“Crossed fingers,” says Christo.
Soon, the U.S. government may -- or may not -- give the final green light to a project on which the artist and his late wife Jeanne-Claude began working in 1992. The proposal, named “Over the River,” is for translucent fabric panels to be suspended above sections of the 42-mile stretch of the Arkansas River in Colorado.
An announcement confirming approval is expected to be made, Christo says, in October. If it goes ahead, “Over the River” will exist for just a fortnight in August 2014. Many of Christo’s most celebrated works are temporary; they have, he notes, “that fleeting quality, the sense that it will be gone after two weeks and will never exist again.” For the moment, he’s not sure it will happen at all. “We’re in that edgy waiting period.”
He’s talking at an exhibition in the Annely Juda Gallery in London, devoted to a half century of such wildly ambitious plans. Over the years, Christo and Jeanne-Claude proposed such improbable acts as wrapping large buildings and an entire coastline in fabric. Another -- as yet unrealized -- project is to erect a structure larger than the Great Pyramid in the desert of Abu Dhabi, composed of 410,000 multicolored oil barrels.
At 76 -- he and Jeanne-Claude were born on the same day, June 13, 1935, in different countries -- Christo remains driven by energy. Wiry, white-haired and casually dressed in an open shirt, he talks rapidly with an accent that’s part Slavic, part French. Born Christo Vladimirov Javacheff in Bulgaria, he moved to Paris in 1958 where he met Jeanne-Claude. They went to New York in 1964.
Christo is used to long waits, and to disappointments. Over the past half century, he and Jeanne-Claude, who died in 2009, have been through that process many times. “We have succeeded in realizing 22 projects and we failed to get permission for 37.” Often, the process is slow, “The Gates,” 7,503 temporary saffron-colored portals along the paths of Central Park in New York, was first conceived in 1979, turned down in the 1990s, and eventually appeared in February 2005.
In Colorado, “Over the River” ran into opposition on environmental and safety grounds, but he claims to welcome the debate as part of his kind of art. “Nobody discusses a painting before it’s painted,” says Christo. “But our works of art are discussed for months and years before they exist. Thousands think they look awful, thousands more think they look beautiful.”
Christo seems to relish the setbacks as much as the triumphs. In the mid-1960s, he and Jeanne-Claude proposed wrapping an office block on Times Square. “It was the headquarters of a company,” Christo says. “A friend of ours took us to see the CEO. I showed him the model, he thought we were complete lunatics.”

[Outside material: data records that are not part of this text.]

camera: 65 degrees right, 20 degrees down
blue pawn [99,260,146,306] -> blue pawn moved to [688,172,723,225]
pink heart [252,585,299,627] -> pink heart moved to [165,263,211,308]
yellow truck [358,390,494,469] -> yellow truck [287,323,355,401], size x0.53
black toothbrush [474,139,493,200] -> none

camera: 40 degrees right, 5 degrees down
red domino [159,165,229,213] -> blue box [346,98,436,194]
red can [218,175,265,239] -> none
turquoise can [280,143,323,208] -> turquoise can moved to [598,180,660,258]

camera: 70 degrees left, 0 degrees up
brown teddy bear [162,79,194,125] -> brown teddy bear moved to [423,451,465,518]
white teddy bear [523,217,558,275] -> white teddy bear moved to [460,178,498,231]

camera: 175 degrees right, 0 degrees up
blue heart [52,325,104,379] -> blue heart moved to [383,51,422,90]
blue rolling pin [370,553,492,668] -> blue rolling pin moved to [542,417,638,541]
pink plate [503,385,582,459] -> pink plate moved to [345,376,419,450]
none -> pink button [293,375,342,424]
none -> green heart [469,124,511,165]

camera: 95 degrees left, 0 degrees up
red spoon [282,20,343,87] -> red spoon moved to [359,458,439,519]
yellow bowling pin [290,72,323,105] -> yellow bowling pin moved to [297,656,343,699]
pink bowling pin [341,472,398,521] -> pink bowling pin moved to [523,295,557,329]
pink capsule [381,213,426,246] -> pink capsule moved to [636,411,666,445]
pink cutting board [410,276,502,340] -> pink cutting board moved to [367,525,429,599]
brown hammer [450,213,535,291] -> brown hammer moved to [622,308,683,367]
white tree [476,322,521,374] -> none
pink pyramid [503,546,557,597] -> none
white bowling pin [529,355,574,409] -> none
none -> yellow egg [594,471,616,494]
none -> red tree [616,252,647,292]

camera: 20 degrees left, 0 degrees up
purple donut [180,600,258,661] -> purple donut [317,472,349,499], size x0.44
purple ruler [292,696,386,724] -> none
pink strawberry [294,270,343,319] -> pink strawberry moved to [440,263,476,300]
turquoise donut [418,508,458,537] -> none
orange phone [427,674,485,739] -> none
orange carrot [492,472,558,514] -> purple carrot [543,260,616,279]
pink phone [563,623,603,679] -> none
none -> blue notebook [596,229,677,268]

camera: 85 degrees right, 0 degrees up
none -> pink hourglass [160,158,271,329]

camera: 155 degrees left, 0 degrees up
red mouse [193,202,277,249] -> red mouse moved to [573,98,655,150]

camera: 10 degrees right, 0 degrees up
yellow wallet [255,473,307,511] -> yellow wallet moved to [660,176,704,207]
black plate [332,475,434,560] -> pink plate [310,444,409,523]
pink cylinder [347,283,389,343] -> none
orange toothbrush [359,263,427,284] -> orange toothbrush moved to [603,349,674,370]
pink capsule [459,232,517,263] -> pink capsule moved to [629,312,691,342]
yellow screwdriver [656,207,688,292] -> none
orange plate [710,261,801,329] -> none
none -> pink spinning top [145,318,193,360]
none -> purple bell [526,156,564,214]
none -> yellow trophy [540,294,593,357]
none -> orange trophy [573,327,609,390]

Startling as his proposals may seem, Christo is in some respects highly practical. His conversation is full of engineering details -- each project involved unique construction problems -- and peppered with numbers. The initial planning application for “Over the River,” he details, is 2,029 pages long. “It cost us $1.5 million.”
All of Christo and Jeanne-Claude’s projects have been financed by selling works, often drawings and plans for the projects themselves. They have never accepted sponsorship or donations, nor executed commissions. No work is ever repeated, though occasionally one suggests another.
The inspiration for “Over the River” dates back to 1985 when they were wrapping the Pont Neuf in Paris. “At a certain moment we saw the fabric held horizontally above the River Seine, moving with the wind, the sun passing through it,” Christo says. “That was the genesis.” Possibly, in a few years, rafters and visitors will see something similar over the Arkansas River.
(Martin Gayford is chief art critic for Muse, the arts and leisure section of Bloomberg News. The opinions expressed are his own.)